***** 本文抜粋

小中高生の12年間のうち、現代国語・日本語の能力をつけることが想定されているのは最初の6年間、つまり小学校のうちだけである。それすらも、小学校英語が義務化された特に2020年代以降では疑わしいが、相対的にはまだしも小学生時期がかろうじて該当するだろう。少なくとも中高の6年間のほうは英語学習か次いで古文・漢文学習(俳句や短歌や詩歌も含める)に費やされ、現代日本語の能力などどうでも良いという扱いである、というのが暗黙のお約束であることは間違いない。「どうでも良い」というのは、わざわざその学習に時間を割かなくてもできる者が高校入試に受かる、という状態であればそれで良いということだ。できない者ができるようにするためにわざわざ時間を割くことはさせないのだ。中高六年一貫校の生徒ならなおさら必要無いとなる。しかしこれだと高卒生が現代国際政治経済を理解する能力はおぼつかなくなり、また、文系大学進学者が「大学での学問の内容」によって志望校を決定することもおぼつかなくなる。つまり、高校生のうちに大学教員の書いたものが多少はわかることが必要なのにもかかわらず、それがおぼつかなくなるのだ。
しかし中学生にはできることが残っていると私は考える。こういうことだ。小学校の間に充分育成されないのは、次のような能力である。小学生のうちに身体動作を表す語彙を学ぶことはできる。たとえば五味太郎著『言葉図鑑 うごきのことば』(出版社公式)に記載されている語の大部分がそうだ。だが、この本では、身体動作と関係無く成立する「行為」に関する語、特に言語行為に関する語はほとんど扱われない。小学生向けの国語教材などを一瞥しても、同様にその領域はほとんど空白である。なので、そこに照準を当てて集中的に学習すれば、将来のためだけでなく、高校英語の学習にも大いに役立つ。普通の場合、高校英語は高校英語を学ぶことによって初めてできるようになるのだが、それに対して中学現代国語ができるようになることで高校英語がより一層スムーズにできるようになる、ということが期待できるのだ。だがそのカリキュラム構築のためには、言語行為に関する特に二十世紀後半~二十一世紀初期にかけての学知が僅かでも必要になり、その学知が小中高生に還元される可能性はほぼゼロだ。国語教員に専攻者がなれるようになっていないだけでなく、言語哲学の中でも「言語行為論」は傍流であり、社会学の中でも「会話分析」は一部の領域に過ぎないという在り方をしている。学識の在る人々が万一小中高の国語教員になれたとしても、その中ですらほとんど知られていないのに近いのだ。なので、その空白を埋めるようにしてカリキュラムを提案してみたい。

**********
***** 提示一覧

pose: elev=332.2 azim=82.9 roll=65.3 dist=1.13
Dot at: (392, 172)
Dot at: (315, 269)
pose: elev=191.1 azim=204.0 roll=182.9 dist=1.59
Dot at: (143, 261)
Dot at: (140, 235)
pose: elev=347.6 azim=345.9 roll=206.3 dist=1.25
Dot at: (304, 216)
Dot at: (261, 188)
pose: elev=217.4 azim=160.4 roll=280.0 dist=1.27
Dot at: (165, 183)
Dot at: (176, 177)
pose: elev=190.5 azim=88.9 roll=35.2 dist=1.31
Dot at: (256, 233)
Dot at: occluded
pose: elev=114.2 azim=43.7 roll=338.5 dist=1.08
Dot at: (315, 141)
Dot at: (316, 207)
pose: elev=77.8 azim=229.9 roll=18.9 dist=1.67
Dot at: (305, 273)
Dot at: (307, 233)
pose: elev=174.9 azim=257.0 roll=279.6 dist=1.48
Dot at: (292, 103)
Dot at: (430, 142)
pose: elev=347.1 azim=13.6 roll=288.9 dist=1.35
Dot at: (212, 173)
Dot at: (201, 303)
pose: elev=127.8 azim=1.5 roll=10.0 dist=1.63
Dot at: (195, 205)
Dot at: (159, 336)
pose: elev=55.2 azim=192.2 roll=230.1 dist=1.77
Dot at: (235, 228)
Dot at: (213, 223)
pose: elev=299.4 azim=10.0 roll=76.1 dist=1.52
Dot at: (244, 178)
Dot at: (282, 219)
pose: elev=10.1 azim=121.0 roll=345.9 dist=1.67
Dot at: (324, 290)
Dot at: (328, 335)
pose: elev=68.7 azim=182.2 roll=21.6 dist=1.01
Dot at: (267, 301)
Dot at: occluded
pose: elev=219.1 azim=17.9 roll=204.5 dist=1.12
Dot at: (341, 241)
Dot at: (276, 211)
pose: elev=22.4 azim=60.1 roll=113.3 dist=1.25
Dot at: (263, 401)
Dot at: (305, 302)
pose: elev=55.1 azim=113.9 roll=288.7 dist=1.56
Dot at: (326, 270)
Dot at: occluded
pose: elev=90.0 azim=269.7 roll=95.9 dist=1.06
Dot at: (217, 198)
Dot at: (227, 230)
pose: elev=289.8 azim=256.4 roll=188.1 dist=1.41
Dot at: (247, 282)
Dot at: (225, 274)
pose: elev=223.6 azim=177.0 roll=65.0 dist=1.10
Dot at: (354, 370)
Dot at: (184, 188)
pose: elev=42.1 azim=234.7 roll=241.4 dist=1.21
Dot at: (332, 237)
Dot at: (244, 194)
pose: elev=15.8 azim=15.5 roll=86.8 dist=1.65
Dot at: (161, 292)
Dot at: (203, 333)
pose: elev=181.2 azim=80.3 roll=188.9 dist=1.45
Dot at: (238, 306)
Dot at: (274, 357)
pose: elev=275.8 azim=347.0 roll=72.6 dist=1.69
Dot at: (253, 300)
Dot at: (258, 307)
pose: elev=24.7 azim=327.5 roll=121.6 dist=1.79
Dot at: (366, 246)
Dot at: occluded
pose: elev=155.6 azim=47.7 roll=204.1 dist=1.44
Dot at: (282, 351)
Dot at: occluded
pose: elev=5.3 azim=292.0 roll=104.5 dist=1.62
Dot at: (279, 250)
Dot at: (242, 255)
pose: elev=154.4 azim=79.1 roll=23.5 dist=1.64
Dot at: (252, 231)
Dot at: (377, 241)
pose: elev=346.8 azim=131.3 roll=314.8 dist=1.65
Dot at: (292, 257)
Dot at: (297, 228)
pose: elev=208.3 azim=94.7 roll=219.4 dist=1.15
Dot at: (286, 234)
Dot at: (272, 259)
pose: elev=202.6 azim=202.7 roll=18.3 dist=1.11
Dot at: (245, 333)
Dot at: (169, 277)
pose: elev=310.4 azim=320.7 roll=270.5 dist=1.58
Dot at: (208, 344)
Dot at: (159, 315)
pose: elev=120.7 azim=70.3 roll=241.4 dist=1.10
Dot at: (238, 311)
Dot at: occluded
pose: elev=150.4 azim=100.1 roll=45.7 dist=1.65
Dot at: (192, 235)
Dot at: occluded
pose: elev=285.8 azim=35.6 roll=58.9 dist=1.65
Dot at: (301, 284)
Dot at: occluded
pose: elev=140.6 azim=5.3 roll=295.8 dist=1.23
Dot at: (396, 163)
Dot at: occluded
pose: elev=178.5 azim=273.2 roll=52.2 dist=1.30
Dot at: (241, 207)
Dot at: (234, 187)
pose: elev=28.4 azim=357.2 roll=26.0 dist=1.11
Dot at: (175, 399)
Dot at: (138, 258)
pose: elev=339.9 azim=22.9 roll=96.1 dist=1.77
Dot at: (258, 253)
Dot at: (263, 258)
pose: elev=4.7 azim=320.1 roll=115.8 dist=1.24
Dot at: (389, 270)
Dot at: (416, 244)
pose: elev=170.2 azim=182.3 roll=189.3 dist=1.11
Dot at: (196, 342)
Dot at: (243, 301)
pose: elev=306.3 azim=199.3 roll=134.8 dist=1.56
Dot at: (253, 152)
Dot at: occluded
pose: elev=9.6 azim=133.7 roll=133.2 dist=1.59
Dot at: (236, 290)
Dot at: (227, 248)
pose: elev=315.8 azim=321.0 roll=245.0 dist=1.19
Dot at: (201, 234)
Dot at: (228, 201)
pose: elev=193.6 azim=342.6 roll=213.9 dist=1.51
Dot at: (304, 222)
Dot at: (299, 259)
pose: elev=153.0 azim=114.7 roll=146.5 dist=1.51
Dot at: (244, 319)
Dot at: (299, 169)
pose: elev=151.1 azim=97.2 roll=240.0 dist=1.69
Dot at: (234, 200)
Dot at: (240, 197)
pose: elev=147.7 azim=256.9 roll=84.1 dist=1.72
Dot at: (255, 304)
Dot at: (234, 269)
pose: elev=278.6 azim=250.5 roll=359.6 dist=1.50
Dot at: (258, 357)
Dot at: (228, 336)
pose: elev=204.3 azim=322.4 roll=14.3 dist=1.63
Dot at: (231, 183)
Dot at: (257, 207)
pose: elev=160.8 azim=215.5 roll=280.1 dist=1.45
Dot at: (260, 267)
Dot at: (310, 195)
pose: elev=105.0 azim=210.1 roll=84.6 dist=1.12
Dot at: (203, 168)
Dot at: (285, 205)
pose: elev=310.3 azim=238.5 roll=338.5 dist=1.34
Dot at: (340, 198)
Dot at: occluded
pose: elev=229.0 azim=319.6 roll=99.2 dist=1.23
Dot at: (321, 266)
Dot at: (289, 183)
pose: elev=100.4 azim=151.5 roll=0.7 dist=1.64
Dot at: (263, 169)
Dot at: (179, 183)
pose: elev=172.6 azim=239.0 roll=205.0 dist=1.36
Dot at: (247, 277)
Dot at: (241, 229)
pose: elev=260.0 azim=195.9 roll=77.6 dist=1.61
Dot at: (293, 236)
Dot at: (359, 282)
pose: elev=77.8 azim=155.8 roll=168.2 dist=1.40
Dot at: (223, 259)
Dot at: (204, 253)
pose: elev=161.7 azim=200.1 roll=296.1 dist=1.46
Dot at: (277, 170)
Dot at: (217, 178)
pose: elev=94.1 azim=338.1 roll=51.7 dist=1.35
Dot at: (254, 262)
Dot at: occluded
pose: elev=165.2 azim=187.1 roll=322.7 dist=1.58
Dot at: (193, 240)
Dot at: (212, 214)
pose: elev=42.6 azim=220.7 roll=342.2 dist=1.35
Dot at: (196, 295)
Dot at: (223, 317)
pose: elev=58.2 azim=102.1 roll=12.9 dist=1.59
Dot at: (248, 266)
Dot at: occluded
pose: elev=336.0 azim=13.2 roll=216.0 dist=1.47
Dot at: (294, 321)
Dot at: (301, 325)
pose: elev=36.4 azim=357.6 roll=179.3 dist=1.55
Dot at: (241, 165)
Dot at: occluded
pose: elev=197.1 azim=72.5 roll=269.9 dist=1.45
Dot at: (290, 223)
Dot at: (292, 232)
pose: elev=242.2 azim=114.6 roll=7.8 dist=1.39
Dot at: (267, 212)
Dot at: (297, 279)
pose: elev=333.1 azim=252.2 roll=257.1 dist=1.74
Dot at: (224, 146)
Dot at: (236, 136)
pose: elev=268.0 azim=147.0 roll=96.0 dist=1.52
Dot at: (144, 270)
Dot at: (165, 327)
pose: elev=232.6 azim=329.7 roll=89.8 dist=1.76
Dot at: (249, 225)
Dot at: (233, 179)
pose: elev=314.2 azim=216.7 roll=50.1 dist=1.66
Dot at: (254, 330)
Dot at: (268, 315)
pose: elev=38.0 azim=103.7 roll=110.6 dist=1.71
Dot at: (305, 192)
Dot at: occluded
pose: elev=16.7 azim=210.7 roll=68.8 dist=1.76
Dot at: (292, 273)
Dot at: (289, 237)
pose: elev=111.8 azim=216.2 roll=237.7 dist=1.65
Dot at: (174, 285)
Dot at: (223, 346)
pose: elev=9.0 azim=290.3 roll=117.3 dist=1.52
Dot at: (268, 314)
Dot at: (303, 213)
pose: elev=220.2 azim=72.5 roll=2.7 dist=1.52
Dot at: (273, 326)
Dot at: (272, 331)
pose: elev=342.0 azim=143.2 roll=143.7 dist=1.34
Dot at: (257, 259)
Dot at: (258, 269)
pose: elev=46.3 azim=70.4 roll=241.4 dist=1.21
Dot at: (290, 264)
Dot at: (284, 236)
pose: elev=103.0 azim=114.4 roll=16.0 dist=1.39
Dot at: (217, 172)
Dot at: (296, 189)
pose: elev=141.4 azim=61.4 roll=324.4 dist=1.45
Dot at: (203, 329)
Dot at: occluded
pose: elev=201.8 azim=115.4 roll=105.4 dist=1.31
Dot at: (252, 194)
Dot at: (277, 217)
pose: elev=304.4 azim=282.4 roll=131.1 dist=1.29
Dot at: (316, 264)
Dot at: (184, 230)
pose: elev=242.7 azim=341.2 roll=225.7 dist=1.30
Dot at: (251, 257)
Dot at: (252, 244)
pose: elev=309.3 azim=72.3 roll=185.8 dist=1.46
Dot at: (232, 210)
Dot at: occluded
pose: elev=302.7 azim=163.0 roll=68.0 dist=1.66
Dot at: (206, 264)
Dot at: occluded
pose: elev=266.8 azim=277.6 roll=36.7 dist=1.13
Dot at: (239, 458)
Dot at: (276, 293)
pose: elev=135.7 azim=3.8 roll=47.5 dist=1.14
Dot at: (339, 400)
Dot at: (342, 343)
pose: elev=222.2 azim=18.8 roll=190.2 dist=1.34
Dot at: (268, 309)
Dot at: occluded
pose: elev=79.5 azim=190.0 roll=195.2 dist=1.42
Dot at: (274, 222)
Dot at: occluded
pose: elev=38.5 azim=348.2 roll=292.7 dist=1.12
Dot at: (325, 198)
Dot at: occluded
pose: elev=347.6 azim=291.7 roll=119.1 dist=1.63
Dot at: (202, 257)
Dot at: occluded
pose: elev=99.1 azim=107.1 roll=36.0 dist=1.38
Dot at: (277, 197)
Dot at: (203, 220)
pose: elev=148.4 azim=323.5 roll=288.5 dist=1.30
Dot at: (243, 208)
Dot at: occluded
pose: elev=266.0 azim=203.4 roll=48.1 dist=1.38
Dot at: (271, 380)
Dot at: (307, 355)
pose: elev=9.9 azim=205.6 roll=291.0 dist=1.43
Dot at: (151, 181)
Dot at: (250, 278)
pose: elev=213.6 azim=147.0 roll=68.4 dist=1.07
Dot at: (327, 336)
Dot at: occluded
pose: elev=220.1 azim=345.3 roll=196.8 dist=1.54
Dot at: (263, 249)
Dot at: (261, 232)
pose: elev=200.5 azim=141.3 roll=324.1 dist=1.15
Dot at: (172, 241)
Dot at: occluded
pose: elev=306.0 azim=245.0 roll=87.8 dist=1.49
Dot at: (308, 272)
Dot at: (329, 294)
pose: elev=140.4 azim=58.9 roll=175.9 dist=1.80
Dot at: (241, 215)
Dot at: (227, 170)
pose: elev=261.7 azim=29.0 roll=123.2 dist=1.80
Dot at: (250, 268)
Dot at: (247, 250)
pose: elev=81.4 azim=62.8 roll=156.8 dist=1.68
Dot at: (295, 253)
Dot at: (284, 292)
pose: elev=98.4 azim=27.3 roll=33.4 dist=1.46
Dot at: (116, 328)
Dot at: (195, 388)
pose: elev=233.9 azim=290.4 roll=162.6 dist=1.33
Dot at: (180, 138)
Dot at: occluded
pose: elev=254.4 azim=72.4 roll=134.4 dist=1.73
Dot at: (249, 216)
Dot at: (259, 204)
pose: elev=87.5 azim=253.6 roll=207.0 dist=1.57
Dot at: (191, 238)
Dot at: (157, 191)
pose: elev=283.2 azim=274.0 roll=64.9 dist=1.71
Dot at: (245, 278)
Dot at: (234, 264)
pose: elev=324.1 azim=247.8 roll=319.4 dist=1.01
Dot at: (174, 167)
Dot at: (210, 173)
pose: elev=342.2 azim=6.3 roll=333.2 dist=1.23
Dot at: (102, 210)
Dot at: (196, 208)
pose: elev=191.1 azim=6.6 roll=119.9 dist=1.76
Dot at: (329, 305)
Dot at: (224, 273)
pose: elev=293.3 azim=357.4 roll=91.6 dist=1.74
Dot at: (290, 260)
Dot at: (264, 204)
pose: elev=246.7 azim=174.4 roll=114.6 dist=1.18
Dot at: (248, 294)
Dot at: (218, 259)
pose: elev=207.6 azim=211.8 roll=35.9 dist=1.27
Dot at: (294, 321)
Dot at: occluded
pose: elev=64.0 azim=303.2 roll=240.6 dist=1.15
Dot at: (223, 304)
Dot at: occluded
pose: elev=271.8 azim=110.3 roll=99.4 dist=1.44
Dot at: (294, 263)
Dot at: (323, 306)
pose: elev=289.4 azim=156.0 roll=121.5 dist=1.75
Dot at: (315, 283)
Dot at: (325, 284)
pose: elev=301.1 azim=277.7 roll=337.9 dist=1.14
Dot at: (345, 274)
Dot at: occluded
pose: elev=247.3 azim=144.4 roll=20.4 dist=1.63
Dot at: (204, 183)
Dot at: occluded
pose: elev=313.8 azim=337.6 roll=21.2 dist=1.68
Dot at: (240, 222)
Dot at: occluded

**********

課題の指示:
国語教育を論じた本文抜粋によると、小中高生の12年間のうち、現代国語・日本語の能力をつけることが想定されているのはどの期間ですか。

解答:
最初の6年間、つまり小学校のうちだけです。